Weak antilocalization in the transition metal telluride Ta$_2$Pd$_3$Te$_5$

TL;DR

This study investigates the weak antilocalization effect in the layered topological crystalline insulator Ta$_2$Pd$_3$Te$_5$, revealing contributions from both topological edge and bulk states through magnetotransport measurements.

Contribution

It provides the first detailed analysis of WAL in Ta$_2$Pd$_3$Te$_5$, distinguishing edge state effects from bulk contributions using anisotropic magnetoconductance measurements.

Findings

WAL observed in both perpendicular and parallel orientations.

WAL contribution from topological edge states identified.

Quantitative analysis based on Hikami-Larkin-Nagaoka model.

Abstract

We report transport studies on the layered van der Waals topological crystalline insulator Ta$_2$Pd$_3$Te$_5$. The temperature-dependent resistance at high temperature is dominated by a bulk insulating gap and tend to saturate at low temperatures.
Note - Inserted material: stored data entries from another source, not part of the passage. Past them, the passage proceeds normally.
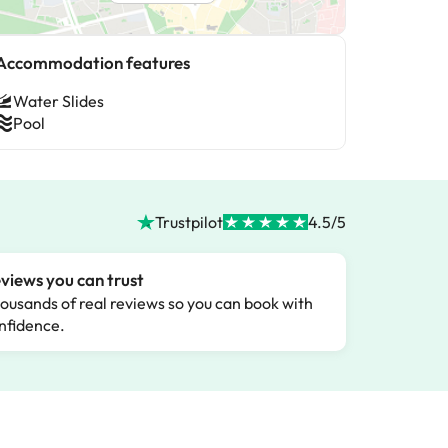
Accommodation features
Water Slides
Pool
Trustpilot
4.5/5
views you can trust
ousands of real reviews so you can book with
nfidence.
Low temperature magnetotransport shows that Ta$_2$Pd$_3$Te$_5$ exhibits weak antilocatization (WAL) effect in both perpendicular orientation and parallel orientation, suggesting an contribution of the WAL effect from both topological edge states and bulk states. By measuring the anisotropic magnetoconductance and then subtracting the contribution of bulk states, the WAL effect associated with topological edge states can be revealed and analyzed quantitatively based on the two-dimensional Hikami-Larkin-Nagaoka model. Our results have important implications in understanding the WAL phenomena in Ta$_2$Pd$_3$Te$_5$.